Candida Moss, Notre Dame professor of New Testament and early Christianity, will teach a for-credit course called “The Rise of Christianity,” according to the University.
Another online course “Shakespeare and Film” will be taught by English professor Peter Holland. In April, Holland joined a letter publicly calling on Bishop Daniel Jenky, CSC, to resign from the University’s Board of Fellows, after the bishop accused President Obama of adopting anti-religious stances, like past leaders including Hitler and Stalin. The signatories also called on University President Fr. John Jenkins, CSC, to “definitively distance” the University from Bishop Jenky.

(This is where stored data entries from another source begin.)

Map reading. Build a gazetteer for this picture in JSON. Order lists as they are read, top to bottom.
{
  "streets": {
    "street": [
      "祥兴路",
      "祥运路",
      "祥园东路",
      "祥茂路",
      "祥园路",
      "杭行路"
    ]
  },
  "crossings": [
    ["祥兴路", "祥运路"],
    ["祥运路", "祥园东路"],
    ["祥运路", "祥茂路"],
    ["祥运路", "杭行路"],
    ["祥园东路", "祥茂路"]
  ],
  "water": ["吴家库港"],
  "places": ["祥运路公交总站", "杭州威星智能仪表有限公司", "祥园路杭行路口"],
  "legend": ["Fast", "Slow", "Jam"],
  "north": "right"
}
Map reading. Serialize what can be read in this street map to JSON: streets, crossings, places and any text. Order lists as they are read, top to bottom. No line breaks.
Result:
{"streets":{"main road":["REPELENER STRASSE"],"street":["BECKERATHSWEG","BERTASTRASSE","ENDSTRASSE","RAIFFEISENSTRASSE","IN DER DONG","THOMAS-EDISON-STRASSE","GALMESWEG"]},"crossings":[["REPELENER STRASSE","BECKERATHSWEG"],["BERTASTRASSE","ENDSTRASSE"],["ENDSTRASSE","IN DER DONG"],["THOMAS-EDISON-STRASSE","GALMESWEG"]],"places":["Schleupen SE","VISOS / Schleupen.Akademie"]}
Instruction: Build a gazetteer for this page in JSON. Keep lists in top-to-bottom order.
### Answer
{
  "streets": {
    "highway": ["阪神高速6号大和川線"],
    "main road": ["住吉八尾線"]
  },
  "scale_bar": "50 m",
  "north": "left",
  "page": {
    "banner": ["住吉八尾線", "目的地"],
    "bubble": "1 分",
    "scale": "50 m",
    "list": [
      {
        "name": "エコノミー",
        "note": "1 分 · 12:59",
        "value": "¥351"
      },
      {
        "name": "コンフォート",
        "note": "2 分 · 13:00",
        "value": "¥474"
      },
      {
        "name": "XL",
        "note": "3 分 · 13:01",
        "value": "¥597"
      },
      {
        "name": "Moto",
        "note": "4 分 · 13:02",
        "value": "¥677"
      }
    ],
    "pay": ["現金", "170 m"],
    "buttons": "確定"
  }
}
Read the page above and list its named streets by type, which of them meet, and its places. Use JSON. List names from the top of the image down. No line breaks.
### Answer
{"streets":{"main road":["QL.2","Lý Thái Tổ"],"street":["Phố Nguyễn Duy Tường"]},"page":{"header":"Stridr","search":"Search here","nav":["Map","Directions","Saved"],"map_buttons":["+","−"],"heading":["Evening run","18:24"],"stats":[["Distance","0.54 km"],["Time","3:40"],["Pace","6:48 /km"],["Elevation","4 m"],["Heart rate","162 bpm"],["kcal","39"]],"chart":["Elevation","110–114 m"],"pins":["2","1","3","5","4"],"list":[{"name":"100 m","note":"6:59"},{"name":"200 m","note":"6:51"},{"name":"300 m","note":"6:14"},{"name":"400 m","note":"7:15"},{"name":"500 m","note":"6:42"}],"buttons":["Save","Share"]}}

In a video promoting her book, Moss, the author of The Myth of Persecution: How Early Christians Invented a Story of Martyrdom, discounts stories of early Christian martyrdom. “The idea that Christians are, by their very nature, persecuted, is grounded in an inaccurate history of the early Church,” she said. “Christians were not relentlessly persecuted in the first few centuries, and they're not systematically and continually persecuted today.”
Far from veering away from Moss’ controversial statements, in describing the course on OnlineND, Moss said the course would discuss martyrdom in early Christianity. “It’s a course on the Rise of Christianity in the Roman world. It’s asking the questions why did Christianity succeed? And how did the beliefs and practices of what we call orthodoxy triumph over the other forms of Christianity in the ancient world?” she said. “It’s a blend of history, theology, psychology, and sociology and it looks at everything from ancient Christian magic, to liturgy, martyrdom, ideas about the afterlife, and ancient philosophy.”
The courses are part of Notre Dame’s participation in a new consortium of universities offering online undergraduate courses for credit, called Semester Online. The other universities involved in the consortium include Boston College, Northwestern, and North Carolina-Chapel Hill, among others.